Screeds of change
Finding Fela, documentary, not rated, The Screen, 2.5 chiles
IFela Anikulapo Kuti, the Nigerian musician and bandleader said to have fashioned Afrobeat music from a mix of highlife, Nigerian juju, and American funk, was a complicated, obsessed, and often angry figure. His music took a turn in 1970 when he returned to Nigeria after several months in Los Angeles. He began incorporating more funk and jazz into his music while retaining its polyrhythmic African roots. In the United States, Fela was influenced by such figures as James Baldwin and Eldridge Cleaver, his lyrics coming to focus more on the political struggles of postcolonial Africa against corruption, poverty, and military brutality — especially within his own country.
The first half-hour of Alex Gibney’s Finding Fela seems more about the genesis of Bill T. Jones’ successful Broadway musical Fela! — its subject lost behind scenes and music from the play. This is the only part of the film when its title makes sense. Is this the real Fela? On a New York stage, playing sax, smoking a spliff, spouting political criticism, dragging his wives around by their hair? Eventually the narrative settles into the firebrand musician’s radical political stances and what was behind them. The film becomes a document of courage as we see Fela’s fame and influence on his countrymen grow.
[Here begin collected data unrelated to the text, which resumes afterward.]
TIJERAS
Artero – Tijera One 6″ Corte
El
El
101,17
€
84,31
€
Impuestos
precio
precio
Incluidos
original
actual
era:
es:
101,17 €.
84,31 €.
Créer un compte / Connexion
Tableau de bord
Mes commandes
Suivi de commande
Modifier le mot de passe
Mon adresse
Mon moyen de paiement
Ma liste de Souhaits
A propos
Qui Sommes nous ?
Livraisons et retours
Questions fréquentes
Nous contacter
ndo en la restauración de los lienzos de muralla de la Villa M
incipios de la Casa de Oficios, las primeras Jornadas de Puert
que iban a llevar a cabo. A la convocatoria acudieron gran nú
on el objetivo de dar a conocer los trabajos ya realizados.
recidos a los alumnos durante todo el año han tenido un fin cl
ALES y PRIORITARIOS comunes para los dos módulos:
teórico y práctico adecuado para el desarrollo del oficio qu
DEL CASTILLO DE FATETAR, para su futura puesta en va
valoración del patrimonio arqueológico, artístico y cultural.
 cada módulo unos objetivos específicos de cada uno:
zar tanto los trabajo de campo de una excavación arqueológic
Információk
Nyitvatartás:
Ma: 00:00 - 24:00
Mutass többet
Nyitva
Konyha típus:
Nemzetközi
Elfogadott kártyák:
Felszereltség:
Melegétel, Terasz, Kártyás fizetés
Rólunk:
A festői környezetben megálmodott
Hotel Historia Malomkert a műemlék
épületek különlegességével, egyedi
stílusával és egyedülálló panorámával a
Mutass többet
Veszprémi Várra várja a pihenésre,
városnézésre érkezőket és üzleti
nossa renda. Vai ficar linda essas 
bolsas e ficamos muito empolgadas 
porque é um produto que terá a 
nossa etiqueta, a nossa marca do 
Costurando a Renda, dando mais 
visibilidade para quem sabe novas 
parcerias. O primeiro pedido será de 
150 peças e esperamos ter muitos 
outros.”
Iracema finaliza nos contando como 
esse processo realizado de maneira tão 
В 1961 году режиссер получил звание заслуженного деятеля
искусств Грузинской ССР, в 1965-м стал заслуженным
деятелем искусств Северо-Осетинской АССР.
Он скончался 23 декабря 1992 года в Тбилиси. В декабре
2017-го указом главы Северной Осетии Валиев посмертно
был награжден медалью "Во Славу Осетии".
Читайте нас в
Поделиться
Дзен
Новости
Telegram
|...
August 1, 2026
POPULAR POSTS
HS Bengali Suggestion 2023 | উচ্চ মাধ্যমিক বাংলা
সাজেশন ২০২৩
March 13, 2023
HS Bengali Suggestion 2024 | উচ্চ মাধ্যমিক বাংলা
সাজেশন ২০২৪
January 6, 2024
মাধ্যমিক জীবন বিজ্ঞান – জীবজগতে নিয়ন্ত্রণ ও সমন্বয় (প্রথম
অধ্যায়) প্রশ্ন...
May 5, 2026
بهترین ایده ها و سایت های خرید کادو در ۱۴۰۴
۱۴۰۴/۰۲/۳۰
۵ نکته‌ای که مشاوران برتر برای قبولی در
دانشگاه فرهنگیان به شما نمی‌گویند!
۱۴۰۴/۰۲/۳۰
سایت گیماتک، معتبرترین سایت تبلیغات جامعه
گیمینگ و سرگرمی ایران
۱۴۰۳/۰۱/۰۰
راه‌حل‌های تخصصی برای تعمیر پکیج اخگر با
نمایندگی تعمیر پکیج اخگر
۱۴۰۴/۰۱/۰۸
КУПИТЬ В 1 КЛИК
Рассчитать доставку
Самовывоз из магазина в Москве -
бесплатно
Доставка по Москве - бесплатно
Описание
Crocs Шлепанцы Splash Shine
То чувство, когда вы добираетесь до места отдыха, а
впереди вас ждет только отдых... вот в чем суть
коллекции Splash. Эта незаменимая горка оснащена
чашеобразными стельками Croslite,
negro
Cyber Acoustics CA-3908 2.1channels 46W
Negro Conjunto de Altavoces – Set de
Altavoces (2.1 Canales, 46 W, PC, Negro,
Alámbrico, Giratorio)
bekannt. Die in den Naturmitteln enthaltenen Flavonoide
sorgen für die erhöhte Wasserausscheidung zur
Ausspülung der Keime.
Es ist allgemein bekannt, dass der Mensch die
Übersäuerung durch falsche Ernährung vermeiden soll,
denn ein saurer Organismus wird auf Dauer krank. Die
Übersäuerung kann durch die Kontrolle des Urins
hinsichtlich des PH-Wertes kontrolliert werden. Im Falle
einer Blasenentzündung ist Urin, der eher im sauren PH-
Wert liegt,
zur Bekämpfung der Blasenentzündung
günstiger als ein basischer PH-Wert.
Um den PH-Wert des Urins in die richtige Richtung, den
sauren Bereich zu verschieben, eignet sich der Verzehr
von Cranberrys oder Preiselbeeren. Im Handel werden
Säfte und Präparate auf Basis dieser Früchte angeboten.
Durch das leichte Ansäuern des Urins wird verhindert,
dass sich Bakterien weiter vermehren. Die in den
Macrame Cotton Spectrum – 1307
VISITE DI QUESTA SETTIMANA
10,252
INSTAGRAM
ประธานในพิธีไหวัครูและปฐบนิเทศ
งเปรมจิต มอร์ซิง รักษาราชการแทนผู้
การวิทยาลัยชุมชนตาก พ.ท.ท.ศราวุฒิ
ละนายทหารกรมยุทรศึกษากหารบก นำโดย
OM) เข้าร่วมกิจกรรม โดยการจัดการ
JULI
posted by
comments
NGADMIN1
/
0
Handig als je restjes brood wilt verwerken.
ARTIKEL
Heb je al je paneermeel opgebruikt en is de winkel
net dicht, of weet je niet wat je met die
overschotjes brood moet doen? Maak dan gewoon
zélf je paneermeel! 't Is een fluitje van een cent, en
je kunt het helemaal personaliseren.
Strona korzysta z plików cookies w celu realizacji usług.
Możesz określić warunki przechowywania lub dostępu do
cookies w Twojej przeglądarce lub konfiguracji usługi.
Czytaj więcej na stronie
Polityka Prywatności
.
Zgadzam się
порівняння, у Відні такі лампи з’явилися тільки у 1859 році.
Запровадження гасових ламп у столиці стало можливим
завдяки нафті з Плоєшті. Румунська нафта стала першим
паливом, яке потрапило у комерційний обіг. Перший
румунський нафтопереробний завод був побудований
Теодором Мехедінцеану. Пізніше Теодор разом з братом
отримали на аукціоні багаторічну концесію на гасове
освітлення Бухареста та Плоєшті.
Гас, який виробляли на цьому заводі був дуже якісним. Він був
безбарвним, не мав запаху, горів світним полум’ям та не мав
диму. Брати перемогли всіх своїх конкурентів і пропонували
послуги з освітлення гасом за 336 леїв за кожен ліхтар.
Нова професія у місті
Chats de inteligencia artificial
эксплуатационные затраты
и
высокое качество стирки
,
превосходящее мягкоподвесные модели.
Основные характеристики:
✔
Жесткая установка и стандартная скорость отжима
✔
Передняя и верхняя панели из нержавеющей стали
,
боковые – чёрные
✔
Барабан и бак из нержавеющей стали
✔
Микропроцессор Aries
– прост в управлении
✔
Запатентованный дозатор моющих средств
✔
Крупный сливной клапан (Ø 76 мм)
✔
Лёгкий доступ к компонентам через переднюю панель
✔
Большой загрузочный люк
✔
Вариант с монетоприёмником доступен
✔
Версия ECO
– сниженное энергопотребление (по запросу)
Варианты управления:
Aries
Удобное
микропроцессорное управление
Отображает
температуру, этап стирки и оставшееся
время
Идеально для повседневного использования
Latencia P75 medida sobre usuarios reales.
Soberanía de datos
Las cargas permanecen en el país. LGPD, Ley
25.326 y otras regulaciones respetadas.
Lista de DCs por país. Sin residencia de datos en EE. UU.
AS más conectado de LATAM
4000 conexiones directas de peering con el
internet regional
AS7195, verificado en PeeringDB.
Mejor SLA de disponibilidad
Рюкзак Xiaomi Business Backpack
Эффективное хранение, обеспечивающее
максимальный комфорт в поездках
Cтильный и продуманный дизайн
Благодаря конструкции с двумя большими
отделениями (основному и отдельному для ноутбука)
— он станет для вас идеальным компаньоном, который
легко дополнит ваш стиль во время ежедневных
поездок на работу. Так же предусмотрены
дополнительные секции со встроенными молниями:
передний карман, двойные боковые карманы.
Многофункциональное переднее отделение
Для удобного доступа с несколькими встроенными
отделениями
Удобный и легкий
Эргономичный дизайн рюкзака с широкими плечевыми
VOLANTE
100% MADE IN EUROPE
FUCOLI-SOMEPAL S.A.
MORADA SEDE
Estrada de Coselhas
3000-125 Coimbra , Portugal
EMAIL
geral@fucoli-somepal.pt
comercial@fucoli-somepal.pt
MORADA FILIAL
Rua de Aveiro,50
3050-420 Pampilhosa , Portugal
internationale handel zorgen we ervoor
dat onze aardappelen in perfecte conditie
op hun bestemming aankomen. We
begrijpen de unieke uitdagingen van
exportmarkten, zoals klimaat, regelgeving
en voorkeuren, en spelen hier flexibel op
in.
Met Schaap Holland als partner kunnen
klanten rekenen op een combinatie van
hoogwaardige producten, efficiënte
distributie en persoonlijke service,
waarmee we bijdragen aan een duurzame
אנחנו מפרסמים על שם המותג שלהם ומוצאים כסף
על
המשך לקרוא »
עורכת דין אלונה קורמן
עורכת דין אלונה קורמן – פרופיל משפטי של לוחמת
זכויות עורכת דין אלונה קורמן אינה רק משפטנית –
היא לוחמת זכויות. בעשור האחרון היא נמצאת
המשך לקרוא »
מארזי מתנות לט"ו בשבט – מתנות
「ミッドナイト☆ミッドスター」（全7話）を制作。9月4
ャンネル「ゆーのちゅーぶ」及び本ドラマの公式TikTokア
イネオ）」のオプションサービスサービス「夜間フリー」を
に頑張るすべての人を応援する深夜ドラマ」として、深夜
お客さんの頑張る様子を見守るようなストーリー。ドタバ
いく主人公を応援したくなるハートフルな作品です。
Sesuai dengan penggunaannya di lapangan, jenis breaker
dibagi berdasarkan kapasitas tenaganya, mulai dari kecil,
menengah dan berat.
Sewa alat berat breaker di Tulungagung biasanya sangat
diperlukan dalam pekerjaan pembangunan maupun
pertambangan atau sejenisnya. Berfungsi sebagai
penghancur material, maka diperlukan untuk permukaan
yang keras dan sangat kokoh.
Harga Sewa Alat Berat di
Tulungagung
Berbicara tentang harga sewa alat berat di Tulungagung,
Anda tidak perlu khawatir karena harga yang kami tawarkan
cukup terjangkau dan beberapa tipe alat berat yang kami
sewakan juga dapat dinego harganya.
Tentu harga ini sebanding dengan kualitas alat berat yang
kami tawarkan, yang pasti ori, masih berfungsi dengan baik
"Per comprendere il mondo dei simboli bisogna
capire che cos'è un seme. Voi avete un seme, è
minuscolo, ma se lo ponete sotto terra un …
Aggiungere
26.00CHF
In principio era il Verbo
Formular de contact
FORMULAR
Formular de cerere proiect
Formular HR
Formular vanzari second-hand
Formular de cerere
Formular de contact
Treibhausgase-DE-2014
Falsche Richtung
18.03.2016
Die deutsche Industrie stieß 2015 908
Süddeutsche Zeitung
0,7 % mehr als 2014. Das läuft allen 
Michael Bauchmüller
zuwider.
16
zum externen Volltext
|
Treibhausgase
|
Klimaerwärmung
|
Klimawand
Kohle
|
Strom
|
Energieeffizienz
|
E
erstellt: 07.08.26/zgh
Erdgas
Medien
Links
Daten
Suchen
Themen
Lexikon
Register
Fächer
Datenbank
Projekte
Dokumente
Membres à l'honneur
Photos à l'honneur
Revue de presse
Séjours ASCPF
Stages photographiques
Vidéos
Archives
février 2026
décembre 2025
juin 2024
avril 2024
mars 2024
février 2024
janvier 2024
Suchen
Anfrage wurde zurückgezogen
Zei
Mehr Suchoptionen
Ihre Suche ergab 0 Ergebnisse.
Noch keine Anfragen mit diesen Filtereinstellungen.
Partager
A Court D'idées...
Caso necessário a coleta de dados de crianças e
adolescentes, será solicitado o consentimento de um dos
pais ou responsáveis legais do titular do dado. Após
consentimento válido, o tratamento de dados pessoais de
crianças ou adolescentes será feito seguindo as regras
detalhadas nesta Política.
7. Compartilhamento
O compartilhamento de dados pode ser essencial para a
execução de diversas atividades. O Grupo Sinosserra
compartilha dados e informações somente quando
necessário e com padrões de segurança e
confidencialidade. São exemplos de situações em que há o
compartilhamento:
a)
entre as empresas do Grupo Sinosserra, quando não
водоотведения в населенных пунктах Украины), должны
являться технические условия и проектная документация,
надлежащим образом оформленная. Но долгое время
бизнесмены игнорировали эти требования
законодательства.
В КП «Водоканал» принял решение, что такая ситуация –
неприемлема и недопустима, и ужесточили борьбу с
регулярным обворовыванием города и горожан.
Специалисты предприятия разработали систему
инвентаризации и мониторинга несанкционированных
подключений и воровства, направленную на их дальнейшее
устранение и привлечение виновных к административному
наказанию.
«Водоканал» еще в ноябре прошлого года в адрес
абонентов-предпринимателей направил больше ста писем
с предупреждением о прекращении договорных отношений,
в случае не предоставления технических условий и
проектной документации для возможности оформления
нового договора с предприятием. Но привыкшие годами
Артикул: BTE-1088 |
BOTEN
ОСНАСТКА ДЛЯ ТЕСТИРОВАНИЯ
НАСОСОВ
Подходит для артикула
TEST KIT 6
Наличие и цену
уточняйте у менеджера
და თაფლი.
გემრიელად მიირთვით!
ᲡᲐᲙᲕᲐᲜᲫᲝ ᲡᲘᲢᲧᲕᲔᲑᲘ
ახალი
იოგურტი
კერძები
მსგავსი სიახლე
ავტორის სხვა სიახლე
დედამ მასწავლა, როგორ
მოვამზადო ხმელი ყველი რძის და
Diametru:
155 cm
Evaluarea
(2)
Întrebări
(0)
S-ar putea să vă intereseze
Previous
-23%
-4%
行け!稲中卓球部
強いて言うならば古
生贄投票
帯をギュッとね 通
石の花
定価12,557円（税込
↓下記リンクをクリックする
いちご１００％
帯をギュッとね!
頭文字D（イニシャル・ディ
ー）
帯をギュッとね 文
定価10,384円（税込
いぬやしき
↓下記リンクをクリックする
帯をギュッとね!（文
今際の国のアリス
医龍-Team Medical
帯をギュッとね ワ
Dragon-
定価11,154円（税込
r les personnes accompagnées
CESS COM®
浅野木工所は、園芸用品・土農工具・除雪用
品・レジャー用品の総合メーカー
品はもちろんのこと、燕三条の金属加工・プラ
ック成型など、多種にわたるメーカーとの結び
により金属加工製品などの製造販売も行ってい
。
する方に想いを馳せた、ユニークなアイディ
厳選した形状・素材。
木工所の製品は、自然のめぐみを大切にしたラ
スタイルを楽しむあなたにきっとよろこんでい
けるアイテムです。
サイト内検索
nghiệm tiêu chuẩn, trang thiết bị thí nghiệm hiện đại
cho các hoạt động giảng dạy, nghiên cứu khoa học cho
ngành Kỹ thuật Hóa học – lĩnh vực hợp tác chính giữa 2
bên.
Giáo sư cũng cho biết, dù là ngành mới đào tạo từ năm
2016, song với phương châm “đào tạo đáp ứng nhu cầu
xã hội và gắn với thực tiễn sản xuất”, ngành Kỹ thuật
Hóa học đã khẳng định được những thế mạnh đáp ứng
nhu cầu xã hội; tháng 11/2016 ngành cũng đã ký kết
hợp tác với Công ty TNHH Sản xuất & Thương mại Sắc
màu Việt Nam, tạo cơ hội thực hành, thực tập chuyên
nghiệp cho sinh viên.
Gibney, whose credits include Enron: The Smartest Guys in the Room and Taxi to the Dark Side, is practiced at seamlessly inserting the appropriate talking head at the moment when some idea needs developing. He does a good job of presenting the political situation Fela faced throughout the ’70s, occasionally using disturbing, even horrifying scenes to accompany Fela’s almost matter-of-fact accounts of beatings at the hands of the authorities. What Gibney doesn’t have is extensive footage of Fela onstage during this period. Most of the extended musical takes and sax solos come from the play. Fela’s performance at the 1978 Berlin Jazz Festival, after which much of his band quit due to rumors that he intended to use the proceeds to fund his quest to become president of Nigeria, is well represented. But mostly we’re left to wonder at the series of mythic shows held at “the shrine” near Fela’s Lagos compound.
Gibney explores Fela’s blatant sexism — already wed and with children, he once married 27 women in a single ceremony — but ignores his controversial stand on female genital mutilation, a position that cost him support in the United States and Europe. The best parts of the film are when the rhythms come pulsing up behind the words and in scenes devoted to Fela’s infectious Afro-grooves, whether from archival footage or from the play. The passion’s in the music.